The problem: Write every record out again exactly, and keep images out of it.

Saved entries:
▼

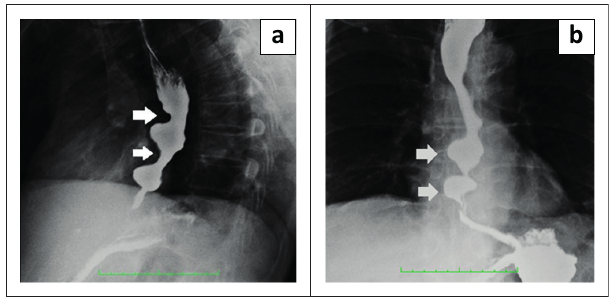
FIGURE 2: (a) Barium swallow Left anterior oblique (LAO) view – Arrows denote the areas of narrowing in the lower thoracic oesophagus. (b) Barium swallow Antero – posterior (AP) view – Arrows denote the areas of dilatation of the oesophagus proximal to the areas of narrowing.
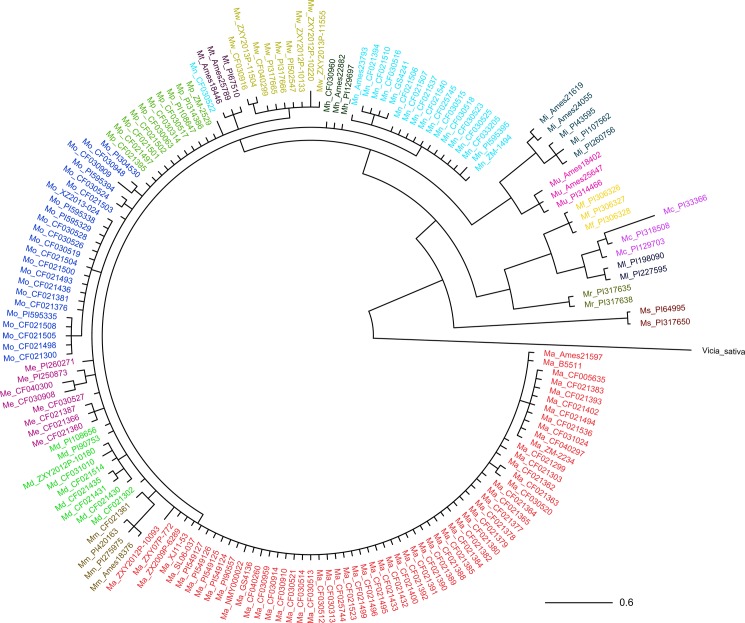
Bayesian tree with branch length, based on ITS sequences.The abbreviations represent 18 species: Ma—M. albus, Mm—M. altissimus, Md—M. dentatus, Me—M. elegans, Mh—M. hirsutus, Mi—M. indicus, Mf—M. infestus, Mr—M. italicus, Mo—M. officinalis, Mp—M. polonicus, Mg—M. segetalis, Mc—M. siculus, Ms—M. speciosus, Mu—M. spicatus, Mn—M. suaveolens, Ml—M. sulcatus, Mt—M. tauricus, and Mw—M. wolgicus.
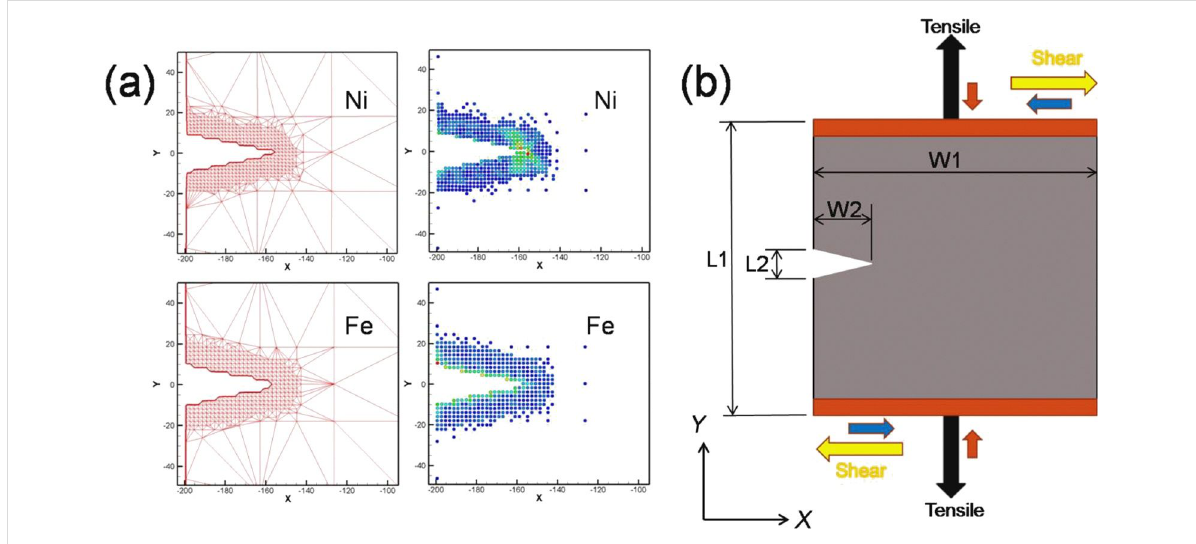
Figure 1: (a) Diagrams showing the physical models of Fe and Ni used in the simulations. (b) Diagram showing the sample under cyclic loading of tension–compression and shear–reverse shear, where W1 and L1 represent the width and length of the sample, which are 40 nm. W2 and L2 repre- sent the width and length of crack of the sample, which are 1.76 nm and 4.4 nm, respectively.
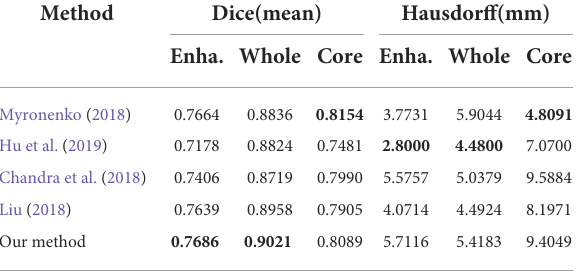
TABLE 7 Comparison to other methods on BRATS2018 validation dataset.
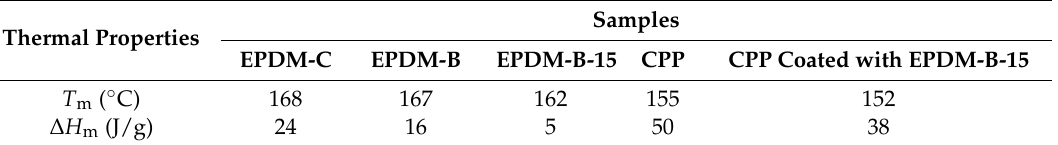
Figure 4. DSC thermograms during heating for ( a ) raw materials and EPDM-B-15 and ( b ) EPDM-B-15, CPP film and CPP coated with EPDM-B-15. Table 1. Results of DSC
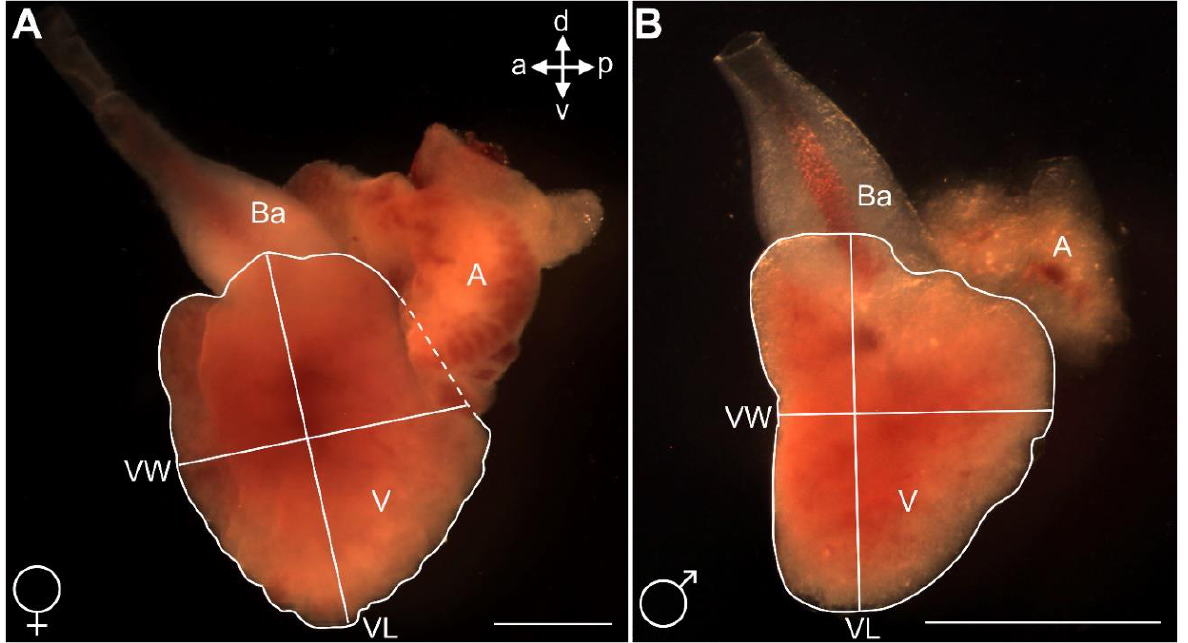
Figure 4. Freshly explanted hearts of adult ( A ) female and ( B ) male G. holbrooki , with schematic measurements of ventricle length (VL) and width (VW). The solid lasso line outlines the ventricle boundaries laterally. Bulbous arteriosus (Ba), ventricle (V), atrium (A). The horizontal (VW) and vertical (VL) lines correspond to the width and length of the ventricle. a, v, p, and d represent anterior, ventral, posterior, and dorsal, respectively. Scale bars = 500 μm.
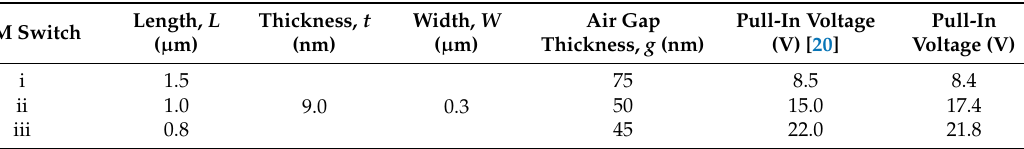
Figure 1. Graphene-based nanoelectromechanical (NEM) switch with bottom actuation electrode: ( a ) schematic diagram; ( b ) side view. Table 1. Dimensions of the intact graphene beam NEM switch.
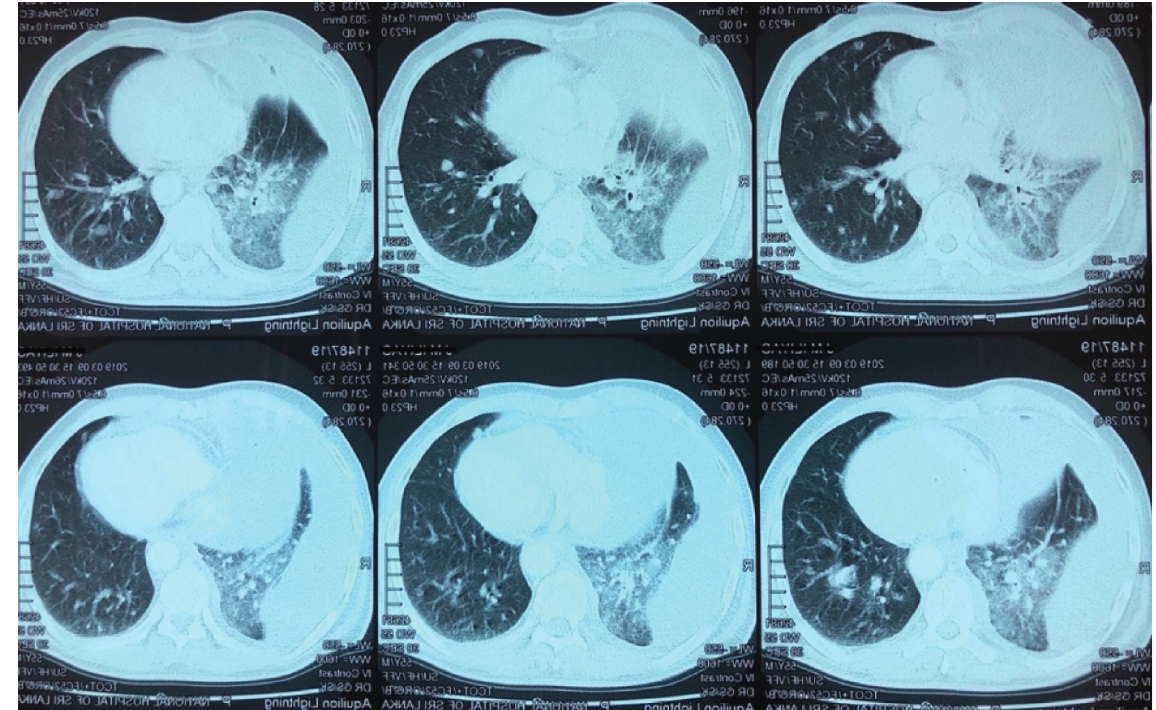
Figure 3: CECTchest—ill-defined enhancing malignant lesion—obliterating the right upper bronchus, right upper lobe, pulmonary artery, and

▲

Response:
FIGURE 2: (a) Barium swallow Left anterior oblique (LAO) view – Arrows denote the areas of narrowing in the lower thoracic oesophagus. (b) Barium swallow Antero – posterior (AP) view – Arrows denote the areas of dilatation of the oesophagus proximal to the areas of narrowing.
Bayesian tree with branch length, based on ITS sequences.The abbreviations represent 18 species: Ma—M. albus, Mm—M. altissimus, Md—M. dentatus, Me—M. elegans, Mh—M. hirsutus, Mi—M. indicus, Mf—M. infestus, Mr—M. italicus, Mo—M. officinalis, Mp—M. polonicus, Mg—M. segetalis, Mc—M. siculus, Ms—M. speciosus, Mu—M. spicatus, Mn—M. suaveolens, Ml—M. sulcatus, Mt—M. tauricus, and Mw—M. wolgicus.
Figure 1: (a) Diagrams showing the physical models of Fe and Ni used in the simulations. (b) Diagram showing the sample under cyclic loading of tension–compression and shear–reverse shear, where W1 and L1 represent the width and length of the sample, which are 40 nm. W2 and L2 repre- sent the width and length of crack of the sample, which are 1.76 nm and 4.4 nm, respectively.
TABLE 7 Comparison to other methods on BRATS2018 validation dataset.
Figure 4. DSC thermograms during heating for ( a ) raw materials and EPDM-B-15 and ( b ) EPDM-B-15, CPP film and CPP coated with EPDM-B-15. Table 1. Results of DSC
Figure 4. Freshly explanted hearts of adult ( A ) female and ( B ) male G. holbrooki , with schematic measurements of ventricle length (VL) and width (VW). The solid lasso line outlines the ventricle boundaries laterally. Bulbous arteriosus (Ba), ventricle (V), atrium (A). The horizontal (VW) and vertical (VL) lines correspond to the width and length of the ventricle. a, v, p, and d represent anterior, ventral, posterior, and dorsal, respectively. Scale bars = 500 μm.
Figure 1. Graphene-based nanoelectromechanical (NEM) switch with bottom actuation electrode: ( a ) schematic diagram; ( b ) side view. Table 1. Dimensions of the intact graphene beam NEM switch.
Figure 3: CECTchest—ill-defined enhancing malignant lesion—obliterating the right upper bronchus, right upper lobe, pulmonary artery, and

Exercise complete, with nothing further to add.